さっき、アキくんがわたしのことを考えて、悩んで、罪悪感まで感じてくれたって聞いて…、嬉しかったんだ。
わたしが、アキくんのことだけで頭がいっぱいになるくらい想っていたのと同じなんだって。
そう思ったら、嬉しいって感情しか出なかった」
「………」
ちょっと言葉が出なくなってしまったアキラを見て微笑んだ水川さんが続けた。
「好きだよ。アキくん。
わたし、水川沙姫は、真島アキラさん、あなたのことが好きです。
良かったらお付き合いしてください。
ん〜と…、そうだね。
出来れば、結婚を前提に。が良いかな?」
まっすぐアキラの目を見て言葉を紡いだ水川さんの膝上で、黒猫もまたアキラの顔をじっと見つめていた。

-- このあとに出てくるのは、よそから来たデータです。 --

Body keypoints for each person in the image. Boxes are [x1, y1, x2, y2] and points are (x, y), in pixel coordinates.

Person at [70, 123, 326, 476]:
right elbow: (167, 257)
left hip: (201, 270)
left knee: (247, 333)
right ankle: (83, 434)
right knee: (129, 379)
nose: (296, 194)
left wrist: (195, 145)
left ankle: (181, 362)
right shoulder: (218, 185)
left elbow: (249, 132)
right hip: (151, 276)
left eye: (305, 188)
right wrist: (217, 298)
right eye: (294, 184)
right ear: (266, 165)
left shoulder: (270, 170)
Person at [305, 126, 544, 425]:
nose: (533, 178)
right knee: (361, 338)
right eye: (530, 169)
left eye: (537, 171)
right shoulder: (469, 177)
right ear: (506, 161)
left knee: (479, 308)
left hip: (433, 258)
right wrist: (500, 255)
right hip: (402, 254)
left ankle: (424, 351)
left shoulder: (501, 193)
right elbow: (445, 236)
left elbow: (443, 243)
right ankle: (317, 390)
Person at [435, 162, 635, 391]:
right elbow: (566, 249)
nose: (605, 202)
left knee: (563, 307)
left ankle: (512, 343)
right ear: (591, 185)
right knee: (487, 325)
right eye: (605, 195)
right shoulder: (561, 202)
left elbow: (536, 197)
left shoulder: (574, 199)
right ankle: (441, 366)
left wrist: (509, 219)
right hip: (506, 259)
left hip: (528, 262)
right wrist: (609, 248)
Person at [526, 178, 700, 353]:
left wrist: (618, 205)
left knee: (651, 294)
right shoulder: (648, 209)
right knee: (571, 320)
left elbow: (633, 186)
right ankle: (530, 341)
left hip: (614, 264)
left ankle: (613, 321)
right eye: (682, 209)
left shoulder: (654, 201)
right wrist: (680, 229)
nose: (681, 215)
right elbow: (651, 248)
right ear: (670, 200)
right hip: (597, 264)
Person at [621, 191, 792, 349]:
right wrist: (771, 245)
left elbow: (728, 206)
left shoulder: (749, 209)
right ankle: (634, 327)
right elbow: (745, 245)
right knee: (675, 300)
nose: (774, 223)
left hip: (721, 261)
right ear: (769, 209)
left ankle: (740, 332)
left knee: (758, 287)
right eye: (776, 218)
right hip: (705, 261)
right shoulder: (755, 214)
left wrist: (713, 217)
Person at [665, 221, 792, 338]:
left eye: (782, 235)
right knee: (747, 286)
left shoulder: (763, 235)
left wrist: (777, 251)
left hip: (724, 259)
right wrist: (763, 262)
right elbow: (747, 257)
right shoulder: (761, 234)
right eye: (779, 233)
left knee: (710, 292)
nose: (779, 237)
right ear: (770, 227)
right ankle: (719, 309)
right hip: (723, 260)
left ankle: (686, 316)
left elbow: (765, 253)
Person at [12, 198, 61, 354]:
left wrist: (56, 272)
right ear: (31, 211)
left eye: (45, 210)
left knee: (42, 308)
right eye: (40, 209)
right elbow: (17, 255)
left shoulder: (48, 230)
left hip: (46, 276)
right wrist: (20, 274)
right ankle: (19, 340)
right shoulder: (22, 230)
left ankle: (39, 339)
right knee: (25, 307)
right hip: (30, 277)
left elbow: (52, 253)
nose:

告白されたアキラは自分の顔が真っ赤に染まって行くのを感じながら、水川さんの顔と黒猫の顔を見比べた。
水川さんの大きな瞳がアキラのことを見つめている。
…ああそうか。水川さんの瞳は猫たちの瞳によく似ているんだ。
アキラは自身の熱い顔を左手で覆って、彼女の視線を遮りながらそう思った。